The cause of "root" pressure is treated wherever possible; the treatment of sciatica occurring as a result of disc protrusion is conveniently, divided into 3 categories:

  • Ambulation

    This may be tried when the pain is not so severe. A regime is instituted which combines as much rest as possible with sufficient controlled exercise to maintain the power of the spinal muscles. Heat and massage helps to relieve the muscle spasm and exercise should avoid movements that increase the pain. Painkillers and sedatives are used in conjunction.
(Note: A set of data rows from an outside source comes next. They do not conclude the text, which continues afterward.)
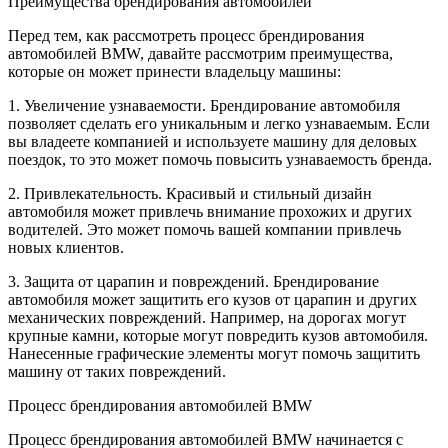
Преимущества брендирования автомобилей
Перед тем, как рассмотреть процесс брендирования
автомобилей BMW, давайте рассмотрим преимущества,
которые он может принести владельцу машины:
1. Увеличение узнаваемости. Брендирование автомобиля
позволяет сделать его уникальным и легко узнаваемым. Если
вы владеете компанией и используете машину для деловых
поездок, то это может помочь повысить узнаваемость бренда.
2. Привлекательность. Красивый и стильный дизайн
автомобиля может привлечь внимание прохожих и других
водителей. Это может помочь вашей компании привлечь
новых клиентов.
3. Защита от царапин и повреждений. Брендирование
автомобиля может защитить его кузов от царапин и других
механических повреждений. Например, на дорогах могут
крупные камни, которые могут повредить кузов автомобиля.
Нанесенные графические элементы могут помочь защитить
машину от таких повреждений.
Процесс брендирования автомобилей BMW
Процесс брендирования автомобилей BMW начинается с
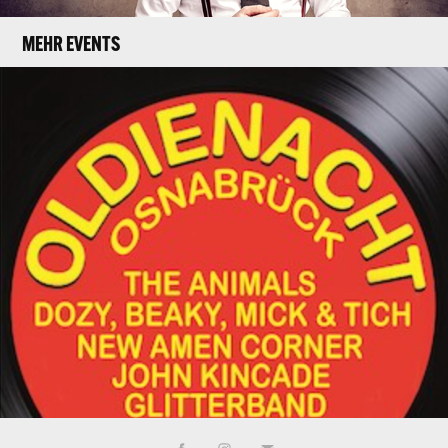
MEHR EVENTS
OLDIEPARTY OSNABRÜCK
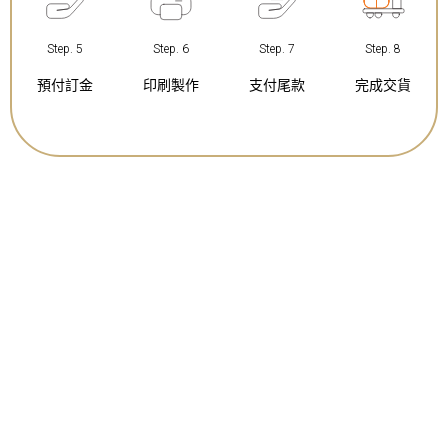
Step. 5
Step. 6
Step. 7
Step. 8
預付訂金
印刷製作
支付尾款
完成交貨
立即索取企業報價，讓心意
與眾不同！
直接透過即時聊天留下您的訊息，我們將有專人於24小時內
回覆。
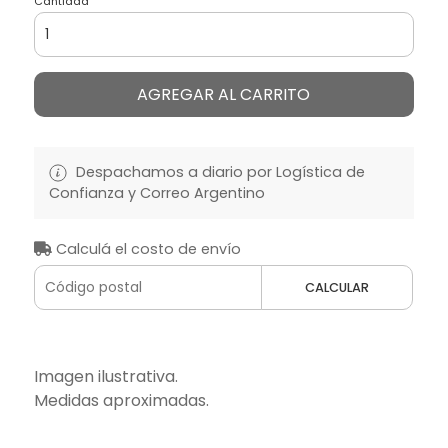
Cantidad
AGREGAR AL CARRITO
Despachamos a diario por Logística de
Confianza y Correo Argentino
Calculá el costo de envío
CALCULAR
Imagen ilustrativa.
Medidas aproximadas.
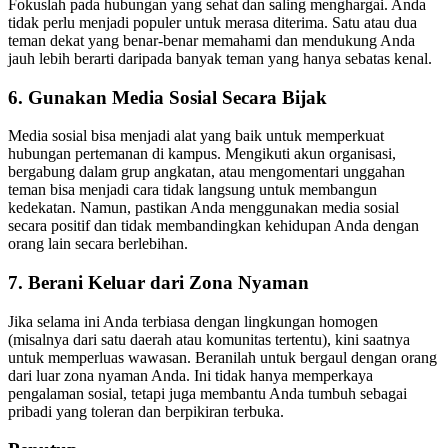
Fokuslah pada hubungan yang sehat dan saling menghargai. Anda
tidak perlu menjadi populer untuk merasa diterima. Satu atau dua
teman dekat yang benar-benar memahami dan mendukung Anda
jauh lebih berarti daripada banyak teman yang hanya sebatas kenal.
6.
Gunakan Media Sosial Secara Bijak
Media sosial bisa menjadi alat yang baik untuk memperkuat
hubungan pertemanan di kampus. Mengikuti akun organisasi,
bergabung dalam grup angkatan, atau mengomentari unggahan
teman bisa menjadi cara tidak langsung untuk membangun
kedekatan. Namun, pastikan Anda menggunakan media sosial
secara positif dan tidak membandingkan kehidupan Anda dengan
orang lain secara berlebihan.
7.
Berani Keluar dari Zona Nyaman
Jika selama ini Anda terbiasa dengan lingkungan homogen
(misalnya dari satu daerah atau komunitas tertentu), kini saatnya
untuk memperluas wawasan. Beranilah untuk bergaul dengan orang
dari luar zona nyaman Anda. Ini tidak hanya memperkaya
pengalaman sosial, tetapi juga membantu Anda tumbuh sebagai
pribadi yang toleran dan berpikiran terbuka.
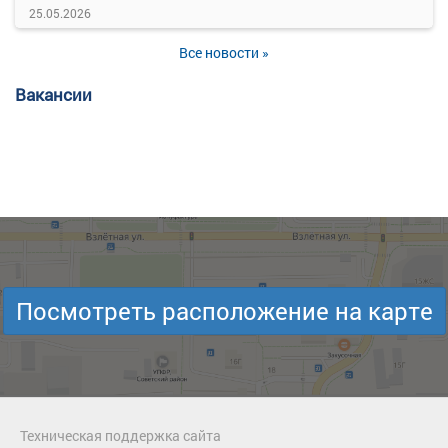
25.05.2026
Все новости »
Вакансии
Посмотреть расположение на карте
Техническая поддержка сайта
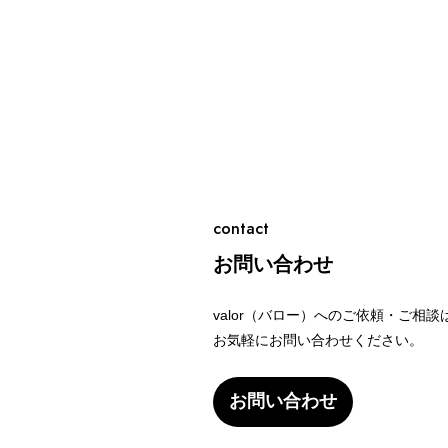
contact
お問い合わせ
valor（バロー）へのご依頼・ご相談
お気軽にお問い合わせください。
お問い合わせ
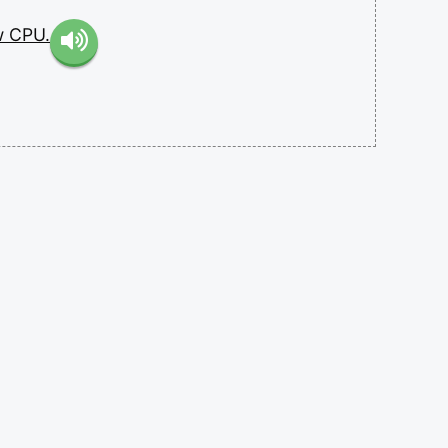
w
CPU.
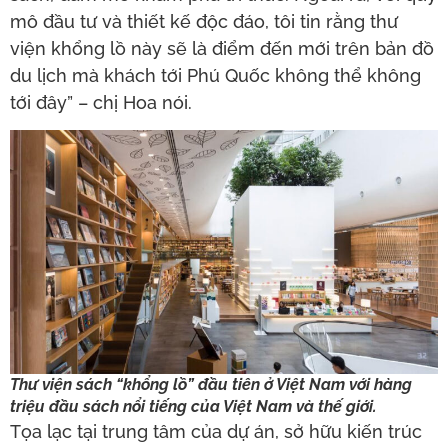
mô đầu tư và thiết kế độc đáo, tôi tin rằng thư
viện khổng lồ này sẽ là điểm đến mới trên bản đồ
du lịch mà khách tới Phú Quốc không thể không
tới đây” – chị Hoa nói.
Thư viện sách “khổng lồ” đầu tiên ở Việt Nam với hàng
triệu đầu sách nổi tiếng của Việt Nam và thế giới.
Tọa lạc tại trung tâm của dự án, sở hữu kiến trúc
    Manipulation under an anaesthetic is often helpful and sometimes dramatic. It is thought that hyperextension of the spine widens the intervertebral space allowing the protrusion to return, and therefore manipulation is more likely to be successful during the first attack than in subsequent episodes when there has been time for the protrusion to become fixed by fibrosis. Forced flexion must be avoided because it may increase the size of the protrusion.
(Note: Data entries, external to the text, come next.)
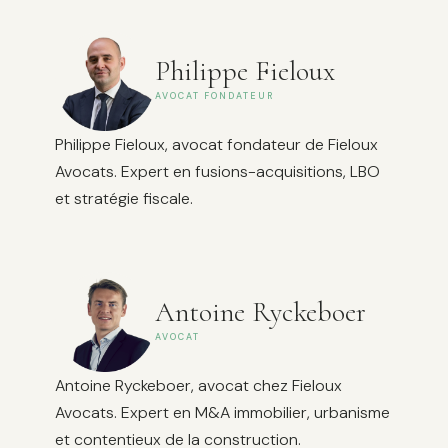
Philippe Fieloux
AVOCAT FONDATEUR
Philippe Fieloux, avocat fondateur de Fieloux
Avocats. Expert en fusions-acquisitions, LBO
et stratégie fiscale.
Antoine Ryckeboer
AVOCAT
Antoine Ryckeboer, avocat chez Fieloux
Avocats. Expert en M&A immobilier, urbanisme
et contentieux de la construction.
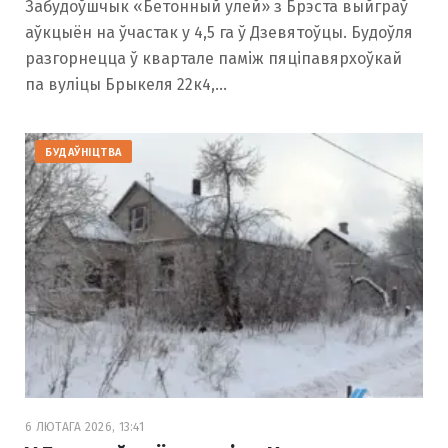
Забудоўшчык «Бетонный улей» з Брэста выйграў
аўкцыён на ўчастак у 4,5 га ў Дзевятоўцы. Будоўля
разгорнецца ў квартале паміж пяціпавярхоўкай
па вуліцы Брыкеля 22к4,…
БУДАЎНІЦТВА
6 ЛЮТАГА 2026, 13:41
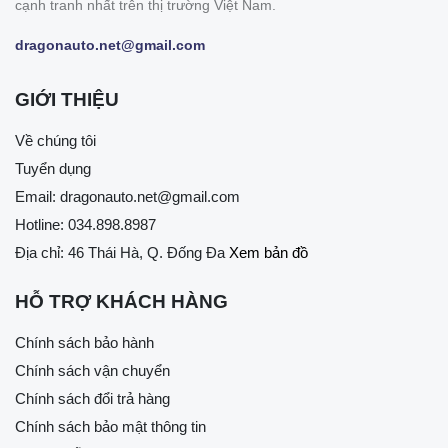
cạnh tranh nhất trên thị trường Việt Nam.
dragonauto.net@gmail.com
GIỚI THIỆU
Về chúng tôi
Tuyển dụng
Email:
dragonauto.net@gmail.com
Hotline:
034.898.8987
Địa chỉ: 46 Thái Hà, Q. Đống Đa
Xem bản đồ
HỖ TRỢ KHÁCH HÀNG
Chính sách bảo hành
Chính sách vận chuyển
Chính sách đổi trả hàng
Chính sách bảo mật thông tin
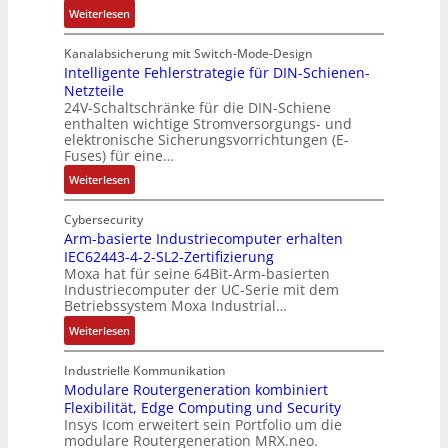
l
:
s
Weiterlesen
m
t
R
o
i
S
e
u
Kanalabsicherung mit Switch-Mode-Design
s
c
k
v
Intelligente Fehlerstrategie für DIN-Schienen-
c
h
Netzteile
o
e
h
24V-Schaltschränke für die DIN-Schiene
u
r
r
e
enthalten wichtige Stromversorgungs- und
t
d
ä
G
elektronische Sicherungsvorrichtungen (E-
z
b
n
e
Fuses) für eine…
l
e
i
h
:
Weiterlesen
a
t
t
ä
I
c
e
ä
u
n
Cybersecurity
k
i
t
s
t
Arm-basierte Industriecomputer erhalten
b
l
b
e
IEC62443-4-2-SL2-Zertifizierung
e
e
i
e
d
Moxa hat für seine 64Bit-Arm-basierten
l
s
g
g
e
Industriecomputer der UC-Serie mit dem
l
c
u
i
h
Betriebssystem Moxa Industrial…
i
h
n
n
n
:
Weiterlesen
g
i
g
n
u
A
e
c
b
t
n
r
n
Industrielle Kommunikation
h
e
a
g
m
Modulare Routergeneration kombiniert
t
t
i
n
e
Flexibilität, Edge Computing und Security
-
e
u
m
d
n
Insys Icom erweitert sein Portfolio um die
b
F
n
2
e
modulare Routergeneration MRX.neo.
a
e
g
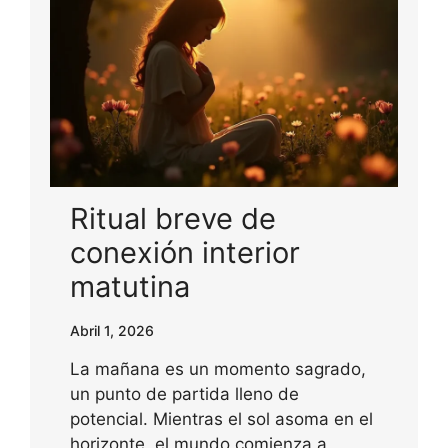
Ritual breve de
conexión interior
matutina
Abril 1, 2026
La mañana es un momento sagrado,
un punto de partida lleno de
potencial. Mientras el sol asoma en el
horizonte, el mundo comienza a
    Epidural injections (injections into the spinal joints) of a large volume of fluid is sometimes helpful, probably because it displaces the nerve root from contact with the protrusion. Steroids are also used here to reduce local inflammation.

  • Bed Rest

    Rest in bed brings relief to a majority of sufferers from sciatica although a high proportion eventually relapses. Rest should be continued for at least three weeks during which the patient is not allowed out of bed at all. Analgesics and sedatives are given freely, and warmth is essential- electric heating, where available - or at least a hot water bottle, are most comforting.

  • Operations

    The percentage of really successful operative results is high and there are few complete failures. The operation is not severe and the operative mortality is negligible, the risk being hardly greater than that of the anaesthetic. The majority of patients are entirely relieved of root pain, and although a proportion has some backache for a time, they are able to return to their previous occupation unless it entails very heavy work. Some patients are left with mild pain and paraesthesiae, especially after exercise, but it tends to diminish gradually. Operation is performed primarily because of pain; the relief of pain is so dramatic, and most patients so grateful, that operation is being advised with increased frequency. The operation consists of removal of the protruding part of the disc; many surgeons, while approaching the disc remove at most a nibble of bone, but some consider it advisable to have a wider exposure. The patient should remain in bed after operation for three weeks; graduated exercises are commenced after a few days and continued until there is full recovery. Fusion of the lower lumbar vertebrae at the same time of the removal of the protrusion is desirable when there is misalignment or osteoarthritis of the intervertebral joints.